CCAC spends $2M on Boyce labs
Rebecca Kupiec's bachelor's degree from Westminster College in New Wilmington led her to a career as a molecular biology researcher in a lab, but she found the work less than gratifying.
“I wanted to go into the health care field and work with people rather than animals,” said Kupiec, 27, who began taking classes in the diagnostic medical sonography program last year at Community College of Allegheny County's Boyce Campus in Monroeville.
The CCAC program has provided her with needed hands-on training but the renovation of a lab in her program will better prepare her to enter the field after she graduates with an associate degree in the spring, said Kupiec, a Butler resident.
The lab will include private areas similar to those in a hospital.
Accreditation agencies are requiring that more technology be used in allied health programs, which is among the reasons CCAC is making about $2 million in lab renovations at Boyce.
“It's more challenging for the students in the programming,” said Richard L. Allison, dean of academic affairs at Boyce.
With 25 allied health programs offered at three of its four campuses, CCAC ranks seventh among community colleges nationwide in producing the most graduates annually in health professions and related programs, according to Community College Week, a Fairfax, Va.-based publication.
CCAC graduates about 500 students from its allied health programs each year, according to Allison.
Most of the buildings at Boyce were built in the 1960s, so the labs have outlived their usefulness, he said.
In the old labs, students' backs face instructors, Allison said.
The new labs will feature equipment to enable interactive lessons.

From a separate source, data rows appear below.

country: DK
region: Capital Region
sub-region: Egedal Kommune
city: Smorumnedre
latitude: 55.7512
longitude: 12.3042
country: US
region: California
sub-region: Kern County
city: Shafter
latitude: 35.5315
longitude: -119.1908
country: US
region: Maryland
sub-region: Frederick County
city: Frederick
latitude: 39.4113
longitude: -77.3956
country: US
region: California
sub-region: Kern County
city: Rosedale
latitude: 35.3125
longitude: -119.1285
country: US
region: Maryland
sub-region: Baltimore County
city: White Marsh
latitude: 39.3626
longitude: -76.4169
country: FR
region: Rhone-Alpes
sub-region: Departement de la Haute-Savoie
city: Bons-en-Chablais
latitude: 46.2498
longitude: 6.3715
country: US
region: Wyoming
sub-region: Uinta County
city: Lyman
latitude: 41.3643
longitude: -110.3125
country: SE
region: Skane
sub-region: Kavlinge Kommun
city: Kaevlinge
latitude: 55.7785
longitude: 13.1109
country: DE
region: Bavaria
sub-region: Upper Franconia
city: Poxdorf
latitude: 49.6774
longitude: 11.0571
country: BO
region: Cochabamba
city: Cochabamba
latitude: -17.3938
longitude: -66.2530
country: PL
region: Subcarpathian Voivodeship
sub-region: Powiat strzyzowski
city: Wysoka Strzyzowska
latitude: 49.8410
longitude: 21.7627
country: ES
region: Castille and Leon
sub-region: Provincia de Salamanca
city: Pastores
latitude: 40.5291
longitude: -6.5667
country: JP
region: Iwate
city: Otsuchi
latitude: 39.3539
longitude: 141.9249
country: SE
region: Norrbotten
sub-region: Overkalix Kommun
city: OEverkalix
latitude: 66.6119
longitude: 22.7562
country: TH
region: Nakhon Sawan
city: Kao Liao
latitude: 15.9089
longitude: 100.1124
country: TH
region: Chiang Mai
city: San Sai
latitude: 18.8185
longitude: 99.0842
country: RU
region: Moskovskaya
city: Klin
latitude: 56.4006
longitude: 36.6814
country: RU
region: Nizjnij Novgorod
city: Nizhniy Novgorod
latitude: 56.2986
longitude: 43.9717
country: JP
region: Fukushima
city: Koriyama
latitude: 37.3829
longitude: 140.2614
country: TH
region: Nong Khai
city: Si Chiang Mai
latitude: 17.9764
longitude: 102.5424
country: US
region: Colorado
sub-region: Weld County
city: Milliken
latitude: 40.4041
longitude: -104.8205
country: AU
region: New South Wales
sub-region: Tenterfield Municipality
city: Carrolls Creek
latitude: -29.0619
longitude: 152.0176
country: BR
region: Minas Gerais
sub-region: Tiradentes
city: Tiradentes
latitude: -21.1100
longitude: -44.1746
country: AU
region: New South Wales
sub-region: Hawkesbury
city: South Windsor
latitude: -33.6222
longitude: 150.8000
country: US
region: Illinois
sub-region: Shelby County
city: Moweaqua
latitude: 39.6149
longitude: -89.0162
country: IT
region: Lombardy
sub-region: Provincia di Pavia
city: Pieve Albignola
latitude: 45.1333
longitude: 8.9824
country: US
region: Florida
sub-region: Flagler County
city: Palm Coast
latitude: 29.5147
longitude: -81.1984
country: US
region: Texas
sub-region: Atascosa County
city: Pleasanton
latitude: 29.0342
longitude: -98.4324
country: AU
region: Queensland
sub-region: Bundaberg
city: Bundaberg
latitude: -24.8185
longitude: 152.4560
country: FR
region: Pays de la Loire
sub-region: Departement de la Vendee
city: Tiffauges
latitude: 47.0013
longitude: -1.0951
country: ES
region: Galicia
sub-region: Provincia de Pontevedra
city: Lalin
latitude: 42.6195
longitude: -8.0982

Instructors will have computers equipped with Internet access and screen projectors, Allison said.
“With today's teaching methods, our new labs are going to be much more conducive to teaching,” he said.
CCAC recently completed a $500,000 upgrade of its radiologic technology lab, and one of the two analog X-ray machines there was replaced by a digital version, Allison said.
Work also recently started on the diagnostic medical sonography laboratory, he said.